Directions for this task | The records below need retyping in full; give them again exactly.

Information provided |
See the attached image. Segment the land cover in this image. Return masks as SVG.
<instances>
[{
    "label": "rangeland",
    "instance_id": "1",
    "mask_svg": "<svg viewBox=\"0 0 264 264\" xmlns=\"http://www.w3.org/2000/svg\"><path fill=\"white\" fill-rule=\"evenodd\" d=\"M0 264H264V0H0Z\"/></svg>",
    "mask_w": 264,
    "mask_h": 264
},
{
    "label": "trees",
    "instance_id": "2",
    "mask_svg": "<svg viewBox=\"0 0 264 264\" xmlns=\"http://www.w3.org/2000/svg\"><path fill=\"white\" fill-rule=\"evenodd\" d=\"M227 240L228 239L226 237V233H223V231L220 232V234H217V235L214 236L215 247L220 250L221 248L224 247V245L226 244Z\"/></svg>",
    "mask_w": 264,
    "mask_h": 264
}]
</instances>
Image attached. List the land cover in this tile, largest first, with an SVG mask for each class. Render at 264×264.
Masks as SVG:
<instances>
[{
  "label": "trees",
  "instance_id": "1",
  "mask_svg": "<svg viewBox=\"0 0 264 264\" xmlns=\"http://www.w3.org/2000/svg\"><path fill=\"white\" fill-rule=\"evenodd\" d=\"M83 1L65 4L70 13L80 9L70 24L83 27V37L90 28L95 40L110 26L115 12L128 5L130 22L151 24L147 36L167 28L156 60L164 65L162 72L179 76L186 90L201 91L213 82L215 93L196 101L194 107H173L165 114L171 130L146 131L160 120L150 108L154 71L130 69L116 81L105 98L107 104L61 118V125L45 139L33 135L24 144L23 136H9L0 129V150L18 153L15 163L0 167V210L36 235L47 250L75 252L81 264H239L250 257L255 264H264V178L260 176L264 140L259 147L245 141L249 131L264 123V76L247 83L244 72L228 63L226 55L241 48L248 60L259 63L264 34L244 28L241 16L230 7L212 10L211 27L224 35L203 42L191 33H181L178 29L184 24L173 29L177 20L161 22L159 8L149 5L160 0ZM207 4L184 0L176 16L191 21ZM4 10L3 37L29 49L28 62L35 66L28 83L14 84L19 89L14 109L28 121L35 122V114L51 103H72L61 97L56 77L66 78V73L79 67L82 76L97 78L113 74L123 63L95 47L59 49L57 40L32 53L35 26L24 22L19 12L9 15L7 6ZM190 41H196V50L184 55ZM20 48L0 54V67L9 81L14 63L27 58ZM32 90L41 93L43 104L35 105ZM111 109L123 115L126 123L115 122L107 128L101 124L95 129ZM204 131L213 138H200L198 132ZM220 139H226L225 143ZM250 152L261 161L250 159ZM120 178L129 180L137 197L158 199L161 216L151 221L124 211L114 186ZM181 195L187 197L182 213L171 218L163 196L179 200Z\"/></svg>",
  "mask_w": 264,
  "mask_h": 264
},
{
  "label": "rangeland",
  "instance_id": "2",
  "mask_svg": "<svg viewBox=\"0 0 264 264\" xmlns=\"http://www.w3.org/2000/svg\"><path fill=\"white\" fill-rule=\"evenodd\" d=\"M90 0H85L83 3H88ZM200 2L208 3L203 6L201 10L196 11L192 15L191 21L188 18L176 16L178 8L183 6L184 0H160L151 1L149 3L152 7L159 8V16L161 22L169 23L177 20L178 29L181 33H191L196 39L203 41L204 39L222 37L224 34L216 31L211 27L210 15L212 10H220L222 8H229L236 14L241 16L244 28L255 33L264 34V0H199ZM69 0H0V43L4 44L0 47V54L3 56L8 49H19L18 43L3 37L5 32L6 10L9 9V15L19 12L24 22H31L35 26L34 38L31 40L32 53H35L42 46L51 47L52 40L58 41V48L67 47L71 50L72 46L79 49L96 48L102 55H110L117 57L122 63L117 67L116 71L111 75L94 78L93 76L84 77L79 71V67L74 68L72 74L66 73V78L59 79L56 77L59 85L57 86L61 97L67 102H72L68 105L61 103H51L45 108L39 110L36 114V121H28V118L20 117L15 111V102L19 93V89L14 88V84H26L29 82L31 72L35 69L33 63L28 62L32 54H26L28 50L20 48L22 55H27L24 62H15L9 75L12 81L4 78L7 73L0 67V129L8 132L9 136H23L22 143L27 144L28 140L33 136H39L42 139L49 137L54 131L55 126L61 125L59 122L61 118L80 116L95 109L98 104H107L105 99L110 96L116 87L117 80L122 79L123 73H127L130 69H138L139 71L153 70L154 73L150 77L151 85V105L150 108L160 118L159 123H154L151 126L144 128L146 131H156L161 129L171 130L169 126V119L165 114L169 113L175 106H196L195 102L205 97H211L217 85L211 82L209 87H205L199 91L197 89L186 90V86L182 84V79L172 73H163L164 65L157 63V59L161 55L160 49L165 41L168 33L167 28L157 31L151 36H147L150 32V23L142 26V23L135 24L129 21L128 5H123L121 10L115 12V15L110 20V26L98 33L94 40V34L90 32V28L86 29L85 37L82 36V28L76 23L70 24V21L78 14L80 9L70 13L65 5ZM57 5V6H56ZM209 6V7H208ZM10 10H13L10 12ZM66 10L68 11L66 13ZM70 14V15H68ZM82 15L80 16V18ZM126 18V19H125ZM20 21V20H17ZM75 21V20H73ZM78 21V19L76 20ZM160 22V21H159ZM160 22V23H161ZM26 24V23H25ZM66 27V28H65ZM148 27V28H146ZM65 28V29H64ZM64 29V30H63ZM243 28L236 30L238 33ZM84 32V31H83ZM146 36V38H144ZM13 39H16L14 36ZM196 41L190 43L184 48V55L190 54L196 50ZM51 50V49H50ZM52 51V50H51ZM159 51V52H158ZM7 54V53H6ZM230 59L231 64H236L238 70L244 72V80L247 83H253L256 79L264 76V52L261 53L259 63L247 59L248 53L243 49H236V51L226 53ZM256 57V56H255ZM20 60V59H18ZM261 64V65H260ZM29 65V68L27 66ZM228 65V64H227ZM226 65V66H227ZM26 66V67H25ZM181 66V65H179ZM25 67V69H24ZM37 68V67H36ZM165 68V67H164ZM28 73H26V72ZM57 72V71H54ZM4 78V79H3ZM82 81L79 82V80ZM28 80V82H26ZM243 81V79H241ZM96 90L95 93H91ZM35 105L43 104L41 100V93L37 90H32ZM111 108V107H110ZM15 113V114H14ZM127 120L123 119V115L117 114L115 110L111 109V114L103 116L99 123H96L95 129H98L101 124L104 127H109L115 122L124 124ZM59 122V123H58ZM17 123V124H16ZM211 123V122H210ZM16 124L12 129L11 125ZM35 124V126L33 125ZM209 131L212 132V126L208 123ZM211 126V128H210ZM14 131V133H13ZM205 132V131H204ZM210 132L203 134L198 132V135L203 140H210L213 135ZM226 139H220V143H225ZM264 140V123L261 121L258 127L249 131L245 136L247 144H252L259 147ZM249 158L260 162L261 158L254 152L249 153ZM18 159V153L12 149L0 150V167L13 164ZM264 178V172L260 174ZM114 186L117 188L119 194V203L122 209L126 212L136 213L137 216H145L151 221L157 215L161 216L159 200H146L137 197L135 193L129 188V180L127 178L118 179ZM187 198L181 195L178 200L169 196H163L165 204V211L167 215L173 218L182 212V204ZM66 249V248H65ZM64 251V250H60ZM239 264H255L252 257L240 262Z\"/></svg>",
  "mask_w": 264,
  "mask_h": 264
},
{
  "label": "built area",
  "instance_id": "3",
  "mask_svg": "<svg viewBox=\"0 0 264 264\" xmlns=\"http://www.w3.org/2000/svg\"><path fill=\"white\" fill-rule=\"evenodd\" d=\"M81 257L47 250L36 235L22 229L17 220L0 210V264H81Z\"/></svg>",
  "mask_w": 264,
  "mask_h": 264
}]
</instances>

Result of this exercise |
See the attached image. Segment the land cover in this image. Return masks as SVG.
<instances>
[{
    "label": "rangeland",
    "instance_id": "1",
    "mask_svg": "<svg viewBox=\"0 0 264 264\" xmlns=\"http://www.w3.org/2000/svg\"><path fill=\"white\" fill-rule=\"evenodd\" d=\"M0 264H264V0H0Z\"/></svg>",
    "mask_w": 264,
    "mask_h": 264
},
{
    "label": "trees",
    "instance_id": "2",
    "mask_svg": "<svg viewBox=\"0 0 264 264\" xmlns=\"http://www.w3.org/2000/svg\"><path fill=\"white\" fill-rule=\"evenodd\" d=\"M227 240L228 239L226 237V233H223V231L220 232V234H217V235L214 236L215 247L220 250L221 248L224 247V245L226 244Z\"/></svg>",
    "mask_w": 264,
    "mask_h": 264
}]
</instances>
Image attached. List the land cover in this tile, largest first, with an SVG mask for each class. Render at 264×264.
Masks as SVG:
<instances>
[{
  "label": "trees",
  "instance_id": "1",
  "mask_svg": "<svg viewBox=\"0 0 264 264\" xmlns=\"http://www.w3.org/2000/svg\"><path fill=\"white\" fill-rule=\"evenodd\" d=\"M83 1L65 4L70 13L80 9L70 24L83 27V37L90 28L95 40L110 26L115 12L128 5L130 22L151 24L147 36L167 28L156 60L164 65L162 72L179 76L186 90L201 91L213 82L215 93L196 101L194 107H173L165 114L171 130L146 131L160 120L150 108L154 71L130 69L116 81L105 98L107 104L61 118V125L45 139L33 135L24 144L23 136H9L0 129V150L18 153L15 163L0 167V210L36 235L47 250L75 252L81 264H239L250 257L255 264H264V178L260 176L264 140L259 147L245 141L249 131L264 123V76L247 83L244 72L228 63L226 55L241 48L248 60L259 63L264 34L244 28L241 16L230 7L212 10L211 27L224 35L203 42L191 33H181L178 29L184 24L173 29L177 20L161 22L159 8L149 5L160 0ZM207 4L184 0L176 16L191 21ZM4 10L3 37L29 49L28 62L35 66L28 83L14 84L19 89L14 109L28 121L35 122V114L51 103H72L61 97L56 77L66 78V73L79 67L82 76L97 78L113 74L123 63L95 47L59 49L57 40L32 53L35 26L24 22L19 12L9 15L7 6ZM190 41H196V50L184 55ZM20 48L0 54V67L9 81L14 63L27 58ZM32 90L41 93L43 104L35 105ZM111 109L123 115L126 123L115 122L107 128L101 124L95 129ZM204 131L213 138H200L198 132ZM220 139H226L225 143ZM250 152L261 161L250 159ZM120 178L129 180L137 197L158 199L161 216L151 221L124 211L114 186ZM181 195L187 197L182 213L171 218L163 196L179 200Z\"/></svg>",
  "mask_w": 264,
  "mask_h": 264
},
{
  "label": "rangeland",
  "instance_id": "2",
  "mask_svg": "<svg viewBox=\"0 0 264 264\" xmlns=\"http://www.w3.org/2000/svg\"><path fill=\"white\" fill-rule=\"evenodd\" d=\"M90 0H85L83 3H88ZM200 2L208 3L203 6L201 10L196 11L192 15L191 21L188 18L176 16L178 8L183 6L184 0H160L151 1L149 3L152 7L159 8V16L161 22L169 23L177 20L178 29L181 33H191L196 39L203 41L204 39L222 37L224 34L216 31L211 27L210 15L212 10H220L222 8H229L236 14L241 16L244 28L255 33L264 34V0H199ZM69 0H0V43L4 44L0 47V54L3 56L8 49H19L18 43L3 37L5 32L6 10L9 9V15L19 12L24 22H31L35 26L34 38L31 40L32 53H35L42 46L51 47L52 40L58 41V48L67 47L71 50L72 46L79 49L96 48L102 55H110L117 57L122 63L117 67L116 71L111 75L94 78L93 76L84 77L79 71V67L74 68L72 74L66 73V78L59 79L56 77L59 85L57 86L61 97L67 102H72L68 105L61 103H51L45 108L39 110L36 114V121H28V118L20 117L15 111V102L19 93V89L14 88V84H26L29 82L31 72L35 69L33 63L28 62L32 54H26L28 50L20 48L22 55H27L24 62H15L9 75L12 81L4 78L7 73L0 67V129L8 132L9 136H23L22 143L27 144L28 140L33 136H39L42 139L49 137L54 131L55 126L61 125L59 122L61 118L80 116L95 109L98 104H107L105 99L110 96L116 87L117 80L122 79L123 73H127L130 69H138L139 71L153 70L154 73L150 77L151 85V105L150 108L160 118L159 123H154L151 126L144 128L146 131H156L161 129L171 130L169 126V119L165 114L169 113L175 106H196L195 102L205 97H211L217 85L211 82L209 87H205L199 91L197 89L186 90V86L182 84V79L172 73H163L164 65L157 63V59L161 55L160 49L165 41L168 33L167 28L157 31L151 36H147L150 32V23L142 26V23L135 24L129 21L128 5H123L121 10L115 12V15L110 20V26L98 33L94 40V34L90 32V28L86 29L85 37L82 36V28L76 23L70 24V21L78 14L80 9L70 13L65 5ZM57 5V6H56ZM209 6V7H208ZM10 10H13L10 12ZM66 10L68 11L66 13ZM70 14V15H68ZM82 15L80 16V18ZM126 18V19H125ZM20 21V20H17ZM75 21V20H73ZM78 21V19L76 20ZM160 22V21H159ZM160 22V23H161ZM26 24V23H25ZM66 27V28H65ZM148 27V28H146ZM65 28V29H64ZM64 29V30H63ZM243 28L236 30L238 33ZM84 32V31H83ZM146 36V38H144ZM13 39H16L14 36ZM196 41L190 43L184 48V55L190 54L196 50ZM51 50V49H50ZM52 51V50H51ZM159 51V52H158ZM7 54V53H6ZM230 59L231 64H236L238 70L244 72V80L247 83H253L256 79L264 76V52L261 53L259 63L247 59L248 53L243 49H236V51L226 53ZM256 57V56H255ZM20 60V59H18ZM261 64V65H260ZM29 65V68L27 66ZM228 65V64H227ZM226 65V66H227ZM26 66V67H25ZM181 66V65H179ZM25 67V69H24ZM37 68V67H36ZM165 68V67H164ZM28 73H26V72ZM57 72V71H54ZM4 78V79H3ZM82 81L79 82V80ZM28 80V82H26ZM243 81V79H241ZM96 90L95 93H91ZM35 105L43 104L41 100V93L37 90H32ZM111 108V107H110ZM15 113V114H14ZM127 120L123 119V115L117 114L115 110L111 109V114L103 116L99 123H96L95 129H98L101 124L104 127H109L115 122L124 124ZM59 122V123H58ZM17 123V124H16ZM211 123V122H210ZM16 124L12 129L11 125ZM35 124V126L33 125ZM209 131L212 132V126L208 123ZM211 126V128H210ZM14 131V133H13ZM205 132V131H204ZM210 132L203 134L198 132V135L203 140H210L213 135ZM226 139H220V143H225ZM264 140V123L261 121L258 127L249 131L245 136L247 144H252L259 147ZM249 158L260 162L261 158L254 152L249 153ZM18 159V153L12 149L0 150V167L13 164ZM264 178V172L260 174ZM114 186L117 188L119 194V203L122 209L126 212L136 213L137 216H145L151 221L157 215L161 216L159 200H146L137 197L135 193L129 188V180L127 178L118 179ZM187 198L181 195L178 200L169 196H163L165 204V211L167 215L173 218L182 212V204ZM66 249V248H65ZM64 251V250H60ZM239 264H255L252 257L240 262Z\"/></svg>",
  "mask_w": 264,
  "mask_h": 264
},
{
  "label": "built area",
  "instance_id": "3",
  "mask_svg": "<svg viewBox=\"0 0 264 264\" xmlns=\"http://www.w3.org/2000/svg\"><path fill=\"white\" fill-rule=\"evenodd\" d=\"M81 257L47 250L36 235L22 229L17 220L0 210V264H81Z\"/></svg>",
  "mask_w": 264,
  "mask_h": 264
}]
</instances>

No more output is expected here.